--- SUPPLIED DATA Enclosed Below ---

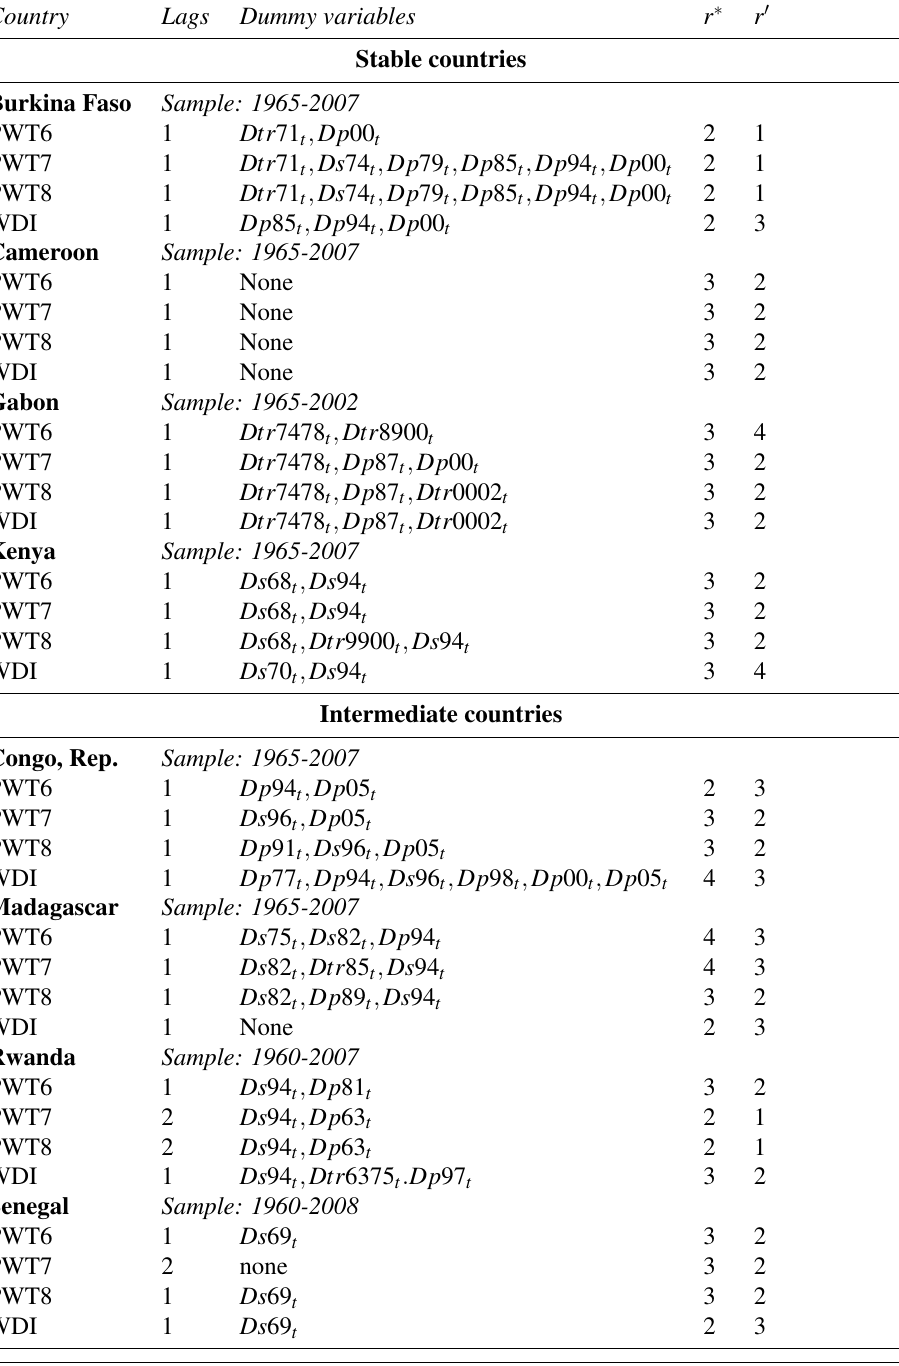
Table 9: Final model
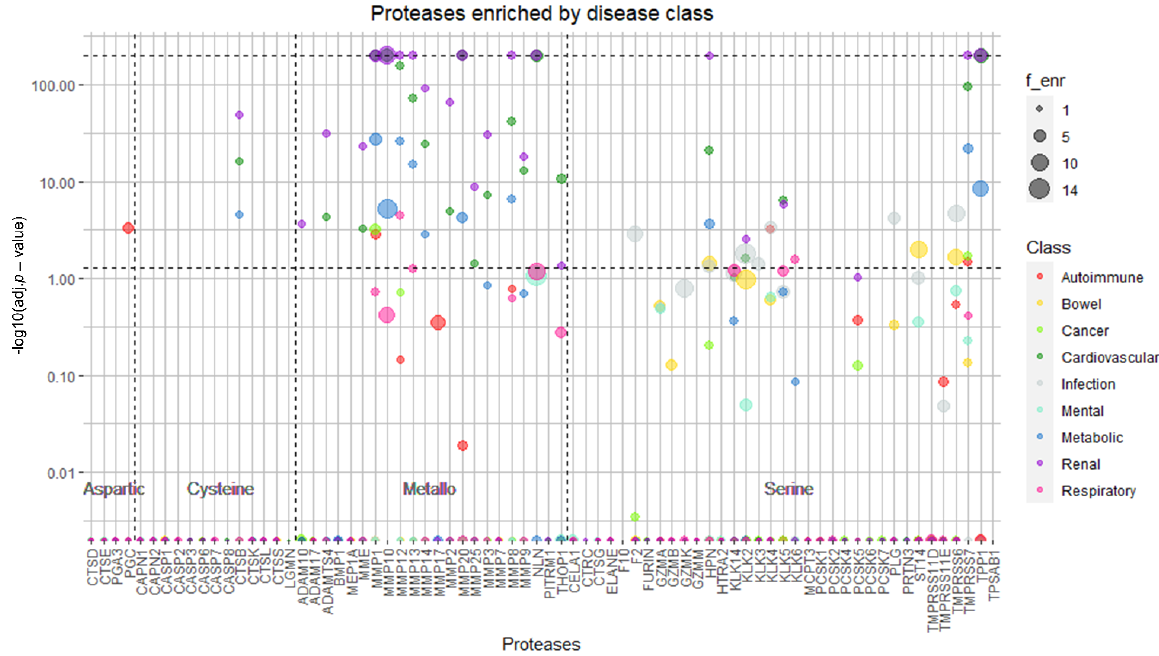
Figure 5. Protease fold-enrichment in the various disease classes: autoimmune (red), bowel (yellow), cancer (light green), cardiovascular (dark green), infection (grey), mental (cyan), metabolic (dark blue), renal (purple), and respiratory (pink) diseases. The size of the circles representing each protease is proportional to the magnitude of the enrichment. Proteases are arranged vertically according to the Bonferroni corrected p -value of the enrichment (hypergeometric test). The central horizonal line marks the significance threshold ( p = 0.05). For representation purposes, proteases showing − log10( p -value) > 200 were set to − log10( p -value) = 200 and are represented on top of the upper horizonal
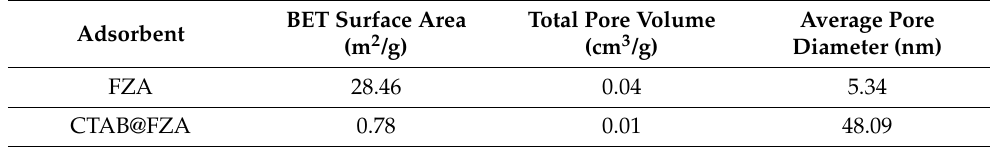
Table 1. Surface textural properties of CTAB@FZA and FZA.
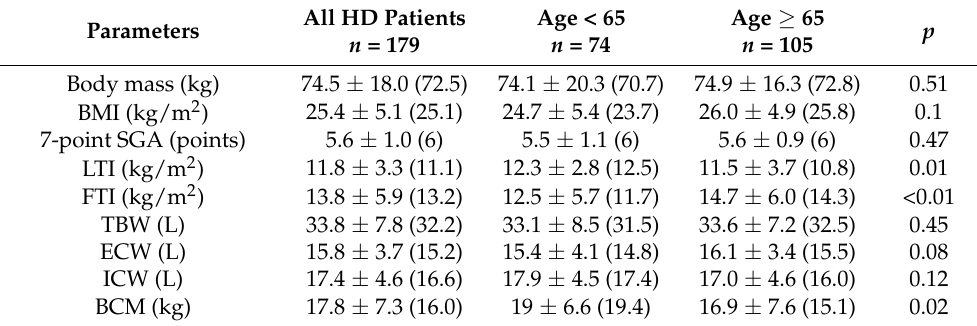
Table 2. Results of nutritional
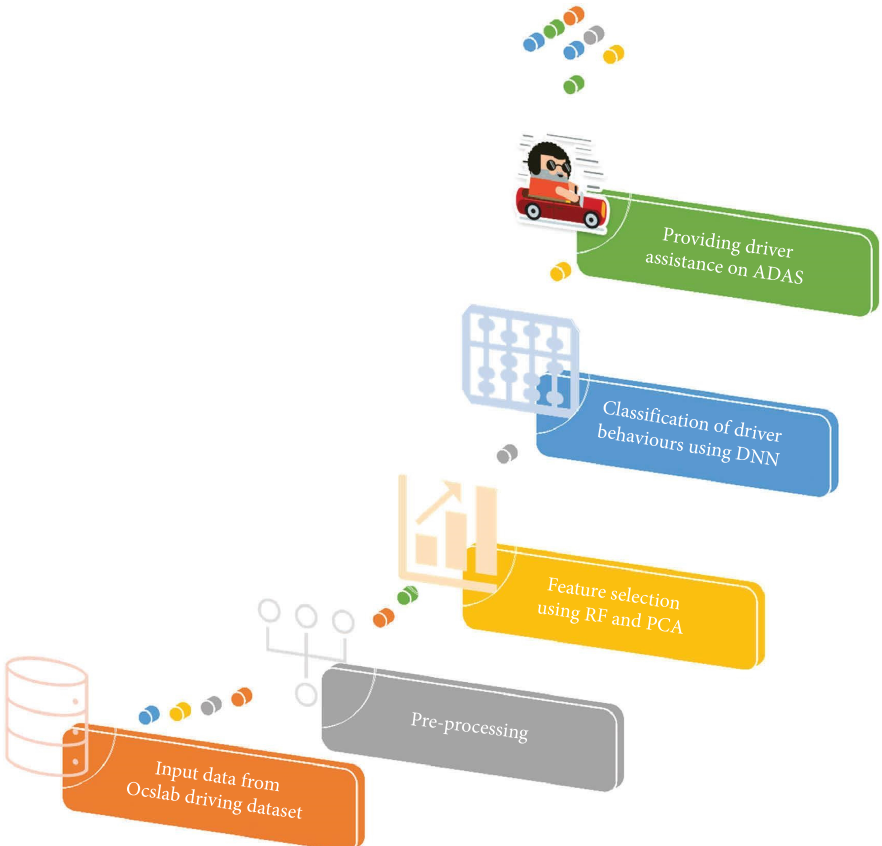
Figure 1: Block diagram of the proposed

--- End of Enclosed SUPPLIED DATA ---

* PROBLEM STATEMENT *
Out of the records above, pull the lines that include the word "Table".

* EXERCISE OUTPUT *
Table 9: Final model
Table 1. Surface textural properties of CTAB@FZA and FZA.
Table 2. Results of nutritional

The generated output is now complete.